When S Chand IPO opens next week, it will be the first mainboard IPO this month. While Shankara Building Products had a strong listing, CL Educate disappointed investors with its tepid listing. The stock has since gained but still continues to trade below its IPO allotment price of INR502 per share. This makes investors a little jittery about S Chand since it is in publication business. Technically, coaching and publishing are as similar as chalk and cheese but it is the sentiment which matters!!!.
The textbook publisher has priced its IPO in the range of INR660 – 670 per share. Investors will have time between 26 and 28 April to subscribe to the offer and the book for anchor investors will open on 25 April. Investors can place bids for 22 shares and in multiples thereafter. The company has increased its fresh issue size to INR325 crore from the earlier INR300 crore. In addition, there will be an offer for sale (OFS) of 6,023,236 shares which is valued at INR403.5 crore on the upper end of the price band. The IPO will be managed by JM Financial, Axis Capital, Credit Suisse Securities while Link Intime has been appointed the registrar. Through S Chand IPO review, we try to find out if it makes sense for investors to put money in this offer.

[Data items]
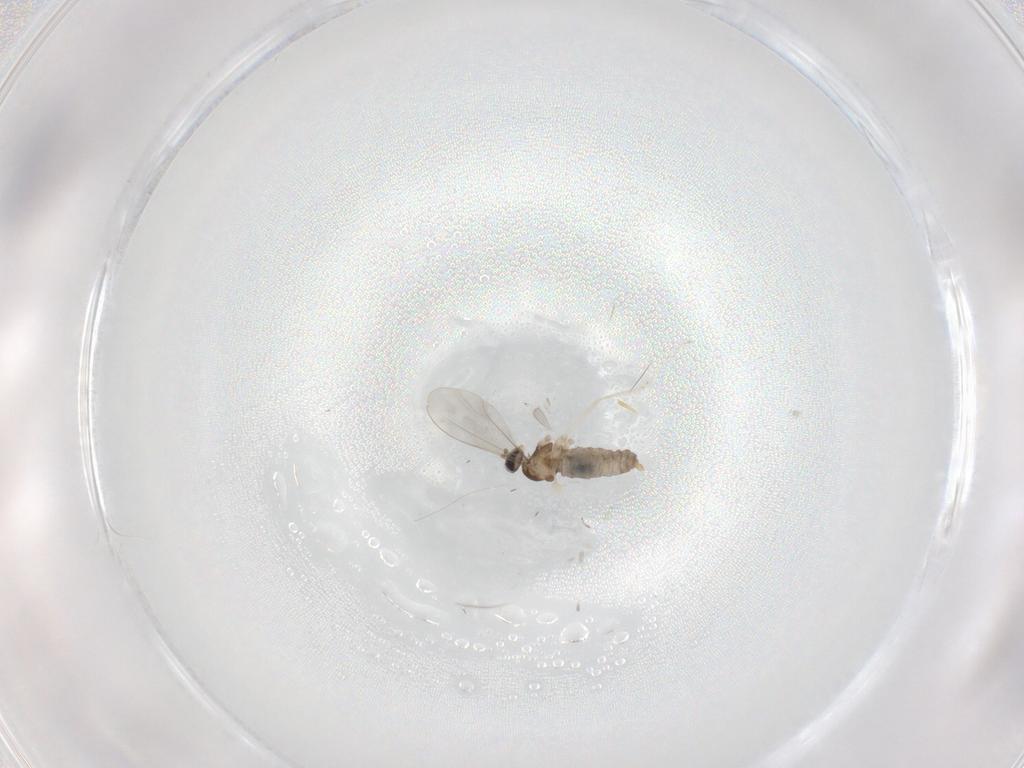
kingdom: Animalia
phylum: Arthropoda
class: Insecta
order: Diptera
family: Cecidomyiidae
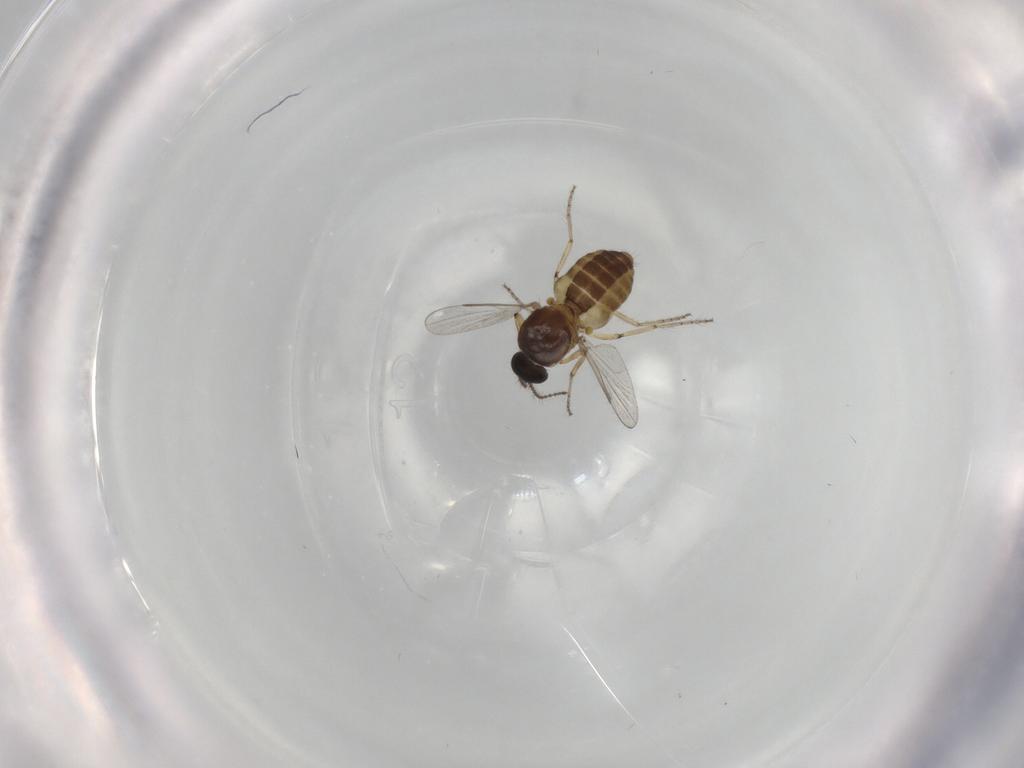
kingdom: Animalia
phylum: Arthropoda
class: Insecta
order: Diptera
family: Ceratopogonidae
==
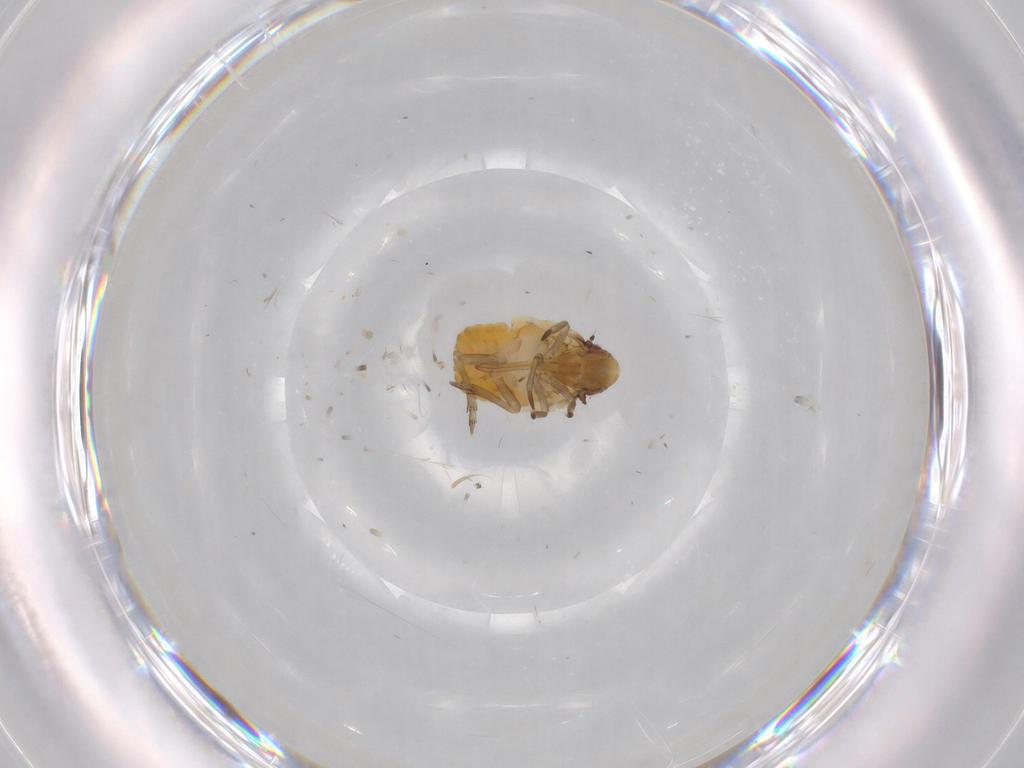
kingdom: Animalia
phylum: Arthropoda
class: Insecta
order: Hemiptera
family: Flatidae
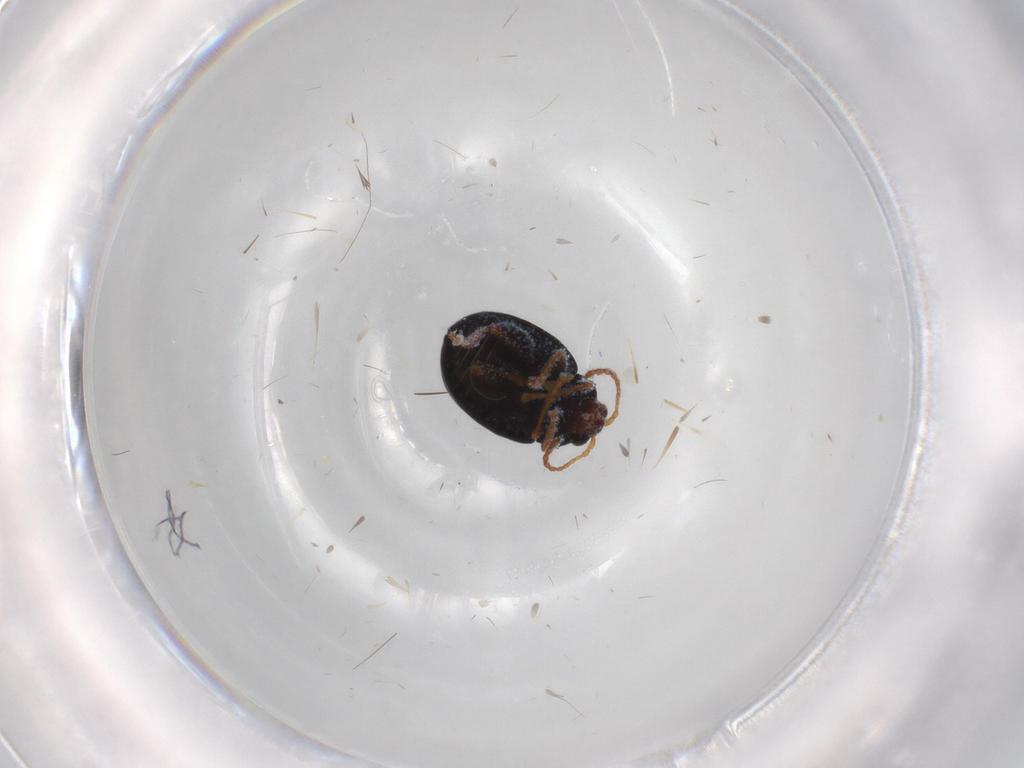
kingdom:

REQUIRED ACTIONS:
1. Copy the stretch of the S Chand IPO article from "The textbook publisher" through "in this offer.".
2. Write what comes next in the S Chand IPO article, picking up after its last sentence.

RESPONSE LIST:
1.
The textbook publisher has priced its IPO in the range of INR660 – 670 per share. Investors will have time between 26 and 28 April to subscribe to the offer and the book for anchor investors will open on 25 April. Investors can place bids for 22 shares and in multiples thereafter. The company has increased its fresh issue size to INR325 crore from the earlier INR300 crore. In addition, there will be an offer for sale (OFS) of 6,023,236 shares which is valued at INR403.5 crore on the upper end of the price band. The IPO will be managed by JM Financial, Axis Capital, Credit Suisse Securities while Link Intime has been appointed the registrar. Through S Chand IPO review, we try to find out if it makes sense for investors to put money in this offer.

2.
S Chand IPO details
|Subscription Dates||26 – 28 April|
|Price Band||INR660 – 670 per share|
|Fresh issue||INR325 crore|
|Offer For Sale||6,023,236 shares (INR403.5 crore)|
|Total IPO size||INR728.5 crore (at upper price band)|
|Minimum bid (lot size)||22 shares|
|Face Value||INR5 per share|
|Listing On||NSE, BSE|
S Chand IPO Review: Fresh + OFS, no surprises
As mentioned above, S Chand has increased the amount it aims to raise by issuing new shares to INR325 crore. This money will be used towards repayment and prepayments of loans taken by S Chand and its subsidiaries. These loans also include debt it undertook to acquire Kolkata-based publisher Chhaya Prakashani. Debt repayment is always good and it is no different for S Chand which had a debt equity ratio of 0.34 as of 31 March 2016 and 0.82 as of 31 December 2016. The higher figure for the latest period reflects the cyclicality of the business (being an educational publishing house, it registers as much as 75% of its revenues in the last fiscal quarter). However, the benefits of interest payment reduction will be offset by equity dilution.
Read Also: Upcoming IPOs in 2017 to keep an eye on
Like most other public offers, S Chand IPO will also have an OFS component of 6,023,236 shares which will be led by private equity (PE) investor Everstone Capital. The PE firm plans to sell 4,814,736 shares or half of its shareholding in the company while smaller number of shares will be offered by Himanshu Gupta, Dinesh Kumar Jhunjhnuwala, Neerja Jhunjhnuwala, Nirmala Gupta, Savita Gupta, Ankita Gupta and Gaurav Kumar Jhunjhnuwala.
Everstone made its first investment in S Chand in 2012 and also participated in subsequent rounds of funding. S Chand counts World Bank’s International Finance Corporation (IFC) as another prominent investor. IFC has a 9.4% equity stake through its investment in November 2015 but will not participate in the OFS.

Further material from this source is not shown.